READING PASSAGE:
--------

Bubbles have a sneaky side too. Nestle knew it back in 1938 when they figured out a way to provide less actual chocolate in their bars than it appeared by adding puffed crisps—essentially bubbles—to the mix. And now, alas, Hershey has pulled an even more devious trick with their Air Delight chocolate bar, somehow making it sound like you're getting more, not less.

Hombre Viendo al Cielo - Fernando Garrido 2005

My friend, the fine contemporary Mexican painter, Fernando Garrido, uses bubbles as a sort of signature element in his eccentric, magical-realist portrayals of warriors, sages, alchemists, oracles and mystics. The bubbles emerge, in astounding, dripping detail, from the characters’ mouths, through vents in their outlandish headdresses, and sometimes, like those little beer bubbles, from no apparent source. Catching reflections of neon lights or an always-unseen sun, they float through Garrido's scenes, reminding us of the tenuous balance between life's shimmering fullness and its utter impermanence.

How and where do you see bubbles?

"A soap bubble is the most beautiful, most exquisite thing in nature. I wonder how much it would cost to buy a soap bubble, if there were only one in the world?"
MARK TWAIN

8 comments:

jean said...

--------

STUDY MATERIAL:

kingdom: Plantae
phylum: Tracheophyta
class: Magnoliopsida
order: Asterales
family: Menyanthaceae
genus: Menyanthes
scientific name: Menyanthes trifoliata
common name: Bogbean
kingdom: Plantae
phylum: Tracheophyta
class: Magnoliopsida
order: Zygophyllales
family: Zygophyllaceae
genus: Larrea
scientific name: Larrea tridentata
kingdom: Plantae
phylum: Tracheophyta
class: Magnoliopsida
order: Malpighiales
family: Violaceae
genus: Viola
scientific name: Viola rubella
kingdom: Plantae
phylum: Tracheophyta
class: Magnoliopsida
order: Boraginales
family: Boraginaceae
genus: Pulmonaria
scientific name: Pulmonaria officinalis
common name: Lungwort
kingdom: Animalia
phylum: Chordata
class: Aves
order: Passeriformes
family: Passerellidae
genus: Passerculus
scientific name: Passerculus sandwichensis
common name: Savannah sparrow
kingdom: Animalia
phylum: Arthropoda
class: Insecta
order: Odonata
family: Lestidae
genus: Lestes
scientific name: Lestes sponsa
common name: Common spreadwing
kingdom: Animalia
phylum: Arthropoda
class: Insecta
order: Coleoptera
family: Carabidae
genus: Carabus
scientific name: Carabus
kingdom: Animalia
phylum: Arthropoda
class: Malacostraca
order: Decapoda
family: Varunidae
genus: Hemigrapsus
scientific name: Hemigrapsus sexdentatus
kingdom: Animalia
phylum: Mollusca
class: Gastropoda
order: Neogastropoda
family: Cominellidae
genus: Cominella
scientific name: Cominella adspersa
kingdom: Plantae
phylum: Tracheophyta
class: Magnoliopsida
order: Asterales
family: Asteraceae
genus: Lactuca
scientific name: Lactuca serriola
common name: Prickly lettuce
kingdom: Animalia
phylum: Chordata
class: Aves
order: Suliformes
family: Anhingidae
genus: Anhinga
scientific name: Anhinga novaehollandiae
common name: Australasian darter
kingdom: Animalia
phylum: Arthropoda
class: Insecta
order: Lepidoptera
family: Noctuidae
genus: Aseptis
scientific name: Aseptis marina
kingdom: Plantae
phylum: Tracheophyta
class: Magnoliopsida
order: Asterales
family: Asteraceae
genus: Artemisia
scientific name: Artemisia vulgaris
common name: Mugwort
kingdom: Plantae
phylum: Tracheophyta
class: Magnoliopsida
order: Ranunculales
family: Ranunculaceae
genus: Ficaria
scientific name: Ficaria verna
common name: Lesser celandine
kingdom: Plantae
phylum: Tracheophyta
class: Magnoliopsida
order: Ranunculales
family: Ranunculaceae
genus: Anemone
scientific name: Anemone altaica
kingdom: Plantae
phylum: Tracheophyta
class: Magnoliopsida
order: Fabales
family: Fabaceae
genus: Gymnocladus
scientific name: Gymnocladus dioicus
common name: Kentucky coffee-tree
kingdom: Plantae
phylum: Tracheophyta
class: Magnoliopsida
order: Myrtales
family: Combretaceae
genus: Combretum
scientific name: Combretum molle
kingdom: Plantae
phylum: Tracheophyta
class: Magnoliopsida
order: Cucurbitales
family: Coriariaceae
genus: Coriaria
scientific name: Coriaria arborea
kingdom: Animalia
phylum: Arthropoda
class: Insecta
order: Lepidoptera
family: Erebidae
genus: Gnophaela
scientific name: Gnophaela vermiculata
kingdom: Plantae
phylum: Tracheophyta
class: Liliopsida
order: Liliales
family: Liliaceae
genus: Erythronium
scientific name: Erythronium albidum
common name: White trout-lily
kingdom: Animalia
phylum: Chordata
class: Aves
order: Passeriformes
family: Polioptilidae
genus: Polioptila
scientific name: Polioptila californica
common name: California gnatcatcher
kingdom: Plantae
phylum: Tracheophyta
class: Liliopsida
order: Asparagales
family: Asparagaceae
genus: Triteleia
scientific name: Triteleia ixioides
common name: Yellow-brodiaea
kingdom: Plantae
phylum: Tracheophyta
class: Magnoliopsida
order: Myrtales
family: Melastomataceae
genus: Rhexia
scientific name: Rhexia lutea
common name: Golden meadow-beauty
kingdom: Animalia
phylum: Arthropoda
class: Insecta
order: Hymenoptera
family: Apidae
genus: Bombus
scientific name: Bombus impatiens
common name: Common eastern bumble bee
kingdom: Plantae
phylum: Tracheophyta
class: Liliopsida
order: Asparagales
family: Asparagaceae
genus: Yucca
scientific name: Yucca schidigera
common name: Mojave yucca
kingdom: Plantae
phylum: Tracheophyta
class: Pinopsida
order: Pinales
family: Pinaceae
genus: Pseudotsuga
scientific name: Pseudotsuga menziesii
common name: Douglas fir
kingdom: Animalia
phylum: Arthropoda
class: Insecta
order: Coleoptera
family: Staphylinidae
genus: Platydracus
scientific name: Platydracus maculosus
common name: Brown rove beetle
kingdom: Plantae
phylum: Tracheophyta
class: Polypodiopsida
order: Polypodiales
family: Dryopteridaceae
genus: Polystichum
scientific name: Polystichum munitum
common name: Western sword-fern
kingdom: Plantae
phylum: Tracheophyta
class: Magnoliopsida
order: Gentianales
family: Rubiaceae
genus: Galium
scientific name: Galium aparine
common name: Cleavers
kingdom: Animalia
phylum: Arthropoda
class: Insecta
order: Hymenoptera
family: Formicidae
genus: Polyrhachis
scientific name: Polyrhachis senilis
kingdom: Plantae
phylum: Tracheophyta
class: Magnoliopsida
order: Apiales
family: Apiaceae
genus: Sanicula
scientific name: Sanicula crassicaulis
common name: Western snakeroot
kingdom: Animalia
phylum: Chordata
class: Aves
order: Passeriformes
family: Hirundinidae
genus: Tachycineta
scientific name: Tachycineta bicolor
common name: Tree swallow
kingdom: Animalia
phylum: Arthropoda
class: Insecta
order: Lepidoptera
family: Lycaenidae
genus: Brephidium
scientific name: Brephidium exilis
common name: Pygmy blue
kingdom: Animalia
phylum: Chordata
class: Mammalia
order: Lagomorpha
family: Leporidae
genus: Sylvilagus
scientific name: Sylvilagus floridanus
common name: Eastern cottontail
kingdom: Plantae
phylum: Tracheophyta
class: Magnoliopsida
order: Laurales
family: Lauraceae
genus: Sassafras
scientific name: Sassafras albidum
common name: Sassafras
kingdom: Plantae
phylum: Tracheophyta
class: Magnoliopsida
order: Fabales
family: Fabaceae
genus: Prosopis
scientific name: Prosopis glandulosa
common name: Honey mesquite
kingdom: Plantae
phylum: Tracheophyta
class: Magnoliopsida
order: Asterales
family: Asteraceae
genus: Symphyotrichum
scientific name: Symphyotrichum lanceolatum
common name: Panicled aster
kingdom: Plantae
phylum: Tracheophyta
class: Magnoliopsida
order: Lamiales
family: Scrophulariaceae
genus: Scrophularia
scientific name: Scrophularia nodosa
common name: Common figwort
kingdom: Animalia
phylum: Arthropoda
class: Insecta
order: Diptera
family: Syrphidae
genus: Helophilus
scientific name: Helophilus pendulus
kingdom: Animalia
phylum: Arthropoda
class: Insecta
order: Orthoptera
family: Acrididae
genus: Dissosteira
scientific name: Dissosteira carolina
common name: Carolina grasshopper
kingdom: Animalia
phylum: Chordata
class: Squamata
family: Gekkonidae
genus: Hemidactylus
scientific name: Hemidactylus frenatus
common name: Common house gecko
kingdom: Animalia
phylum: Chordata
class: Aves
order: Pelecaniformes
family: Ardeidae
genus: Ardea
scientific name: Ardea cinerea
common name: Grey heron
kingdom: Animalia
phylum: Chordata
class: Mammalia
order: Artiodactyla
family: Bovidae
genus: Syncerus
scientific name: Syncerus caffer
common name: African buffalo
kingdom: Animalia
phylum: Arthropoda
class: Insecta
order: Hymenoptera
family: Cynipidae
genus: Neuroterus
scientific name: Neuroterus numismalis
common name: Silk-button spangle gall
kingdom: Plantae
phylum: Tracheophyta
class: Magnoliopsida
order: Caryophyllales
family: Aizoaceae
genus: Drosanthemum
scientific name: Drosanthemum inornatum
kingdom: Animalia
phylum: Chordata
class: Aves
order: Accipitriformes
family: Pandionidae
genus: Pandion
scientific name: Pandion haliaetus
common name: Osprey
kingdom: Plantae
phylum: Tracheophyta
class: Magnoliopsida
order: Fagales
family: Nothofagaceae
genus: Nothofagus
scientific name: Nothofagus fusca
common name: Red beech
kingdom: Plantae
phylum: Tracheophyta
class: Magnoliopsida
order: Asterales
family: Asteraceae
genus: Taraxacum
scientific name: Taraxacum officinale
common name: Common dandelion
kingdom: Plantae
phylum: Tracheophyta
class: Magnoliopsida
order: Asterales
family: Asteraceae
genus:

--------

TASK INSTRUCTIONS: In the passage on bubbles, what role do bubbles play in Fernando Garrido's paintings? The records are taken from a separate source.

YOUR SOLUTION: They are a sort of signature element in his portrayals of warriors, sages, alchemists, oracles and mystics.